What you will do → Copy every line of the entries below without changing anything.

Record excerpts →
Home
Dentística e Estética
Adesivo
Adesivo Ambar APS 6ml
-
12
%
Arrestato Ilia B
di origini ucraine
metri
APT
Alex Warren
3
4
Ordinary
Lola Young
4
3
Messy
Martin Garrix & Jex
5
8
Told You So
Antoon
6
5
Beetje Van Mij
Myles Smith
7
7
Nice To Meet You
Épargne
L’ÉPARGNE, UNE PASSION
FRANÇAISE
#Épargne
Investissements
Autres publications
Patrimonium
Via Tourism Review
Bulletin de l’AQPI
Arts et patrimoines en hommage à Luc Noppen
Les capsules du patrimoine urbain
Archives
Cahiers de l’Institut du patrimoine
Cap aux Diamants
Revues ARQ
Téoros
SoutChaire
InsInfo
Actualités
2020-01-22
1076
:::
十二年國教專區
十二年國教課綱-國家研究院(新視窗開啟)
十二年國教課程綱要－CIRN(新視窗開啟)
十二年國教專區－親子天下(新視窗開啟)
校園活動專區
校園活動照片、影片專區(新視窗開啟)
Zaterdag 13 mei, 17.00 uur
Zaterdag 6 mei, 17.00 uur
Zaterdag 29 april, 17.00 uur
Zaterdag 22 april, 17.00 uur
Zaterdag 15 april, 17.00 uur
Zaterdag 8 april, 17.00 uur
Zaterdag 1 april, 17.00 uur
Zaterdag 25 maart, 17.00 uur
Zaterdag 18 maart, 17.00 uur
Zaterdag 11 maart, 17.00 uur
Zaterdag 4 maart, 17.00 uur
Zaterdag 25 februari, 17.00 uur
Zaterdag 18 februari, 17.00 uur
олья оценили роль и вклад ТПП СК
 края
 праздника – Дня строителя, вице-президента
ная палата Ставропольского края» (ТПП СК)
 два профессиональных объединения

Exercise answer →
Home
Dentística e Estética
Adesivo
Adesivo Ambar APS 6ml
-
12
%
Arrestato Ilia B
di origini ucraine
metri
APT
Alex Warren
3
4
Ordinary
Lola Young
4
3
Messy
Martin Garrix & Jex
5
8
Told You So
Antoon
6
5
Beetje Van Mij
Myles Smith
7
7
Nice To Meet You
Épargne
L’ÉPARGNE, UNE PASSION
FRANÇAISE
#Épargne
Investissements
Autres publications
Patrimonium
Via Tourism Review
Bulletin de l’AQPI
Arts et patrimoines en hommage à Luc Noppen
Les capsules du patrimoine urbain
Archives
Cahiers de l’Institut du patrimoine
Cap aux Diamants
Revues ARQ
Téoros
SoutChaire
InsInfo
Actualités
2020-01-22
1076
:::
十二年國教專區
十二年國教課綱-國家研究院(新視窗開啟)
十二年國教課程綱要－CIRN(新視窗開啟)
十二年國教專區－親子天下(新視窗開啟)
校園活動專區
校園活動照片、影片專區(新視窗開啟)
Zaterdag 13 mei, 17.00 uur
Zaterdag 6 mei, 17.00 uur
Zaterdag 29 april, 17.00 uur
Zaterdag 22 april, 17.00 uur
Zaterdag 15 april, 17.00 uur
Zaterdag 8 april, 17.00 uur
Zaterdag 1 april, 17.00 uur
Zaterdag 25 maart, 17.00 uur
Zaterdag 18 maart, 17.00 uur
Zaterdag 11 maart, 17.00 uur
Zaterdag 4 maart, 17.00 uur
Zaterdag 25 februari, 17.00 uur
Zaterdag 18 februari, 17.00 uur
олья оценили роль и вклад ТПП СК
 края
 праздника – Дня строителя, вице-президента
ная палата Ставропольского края» (ТПП СК)
 два профессиональных объединения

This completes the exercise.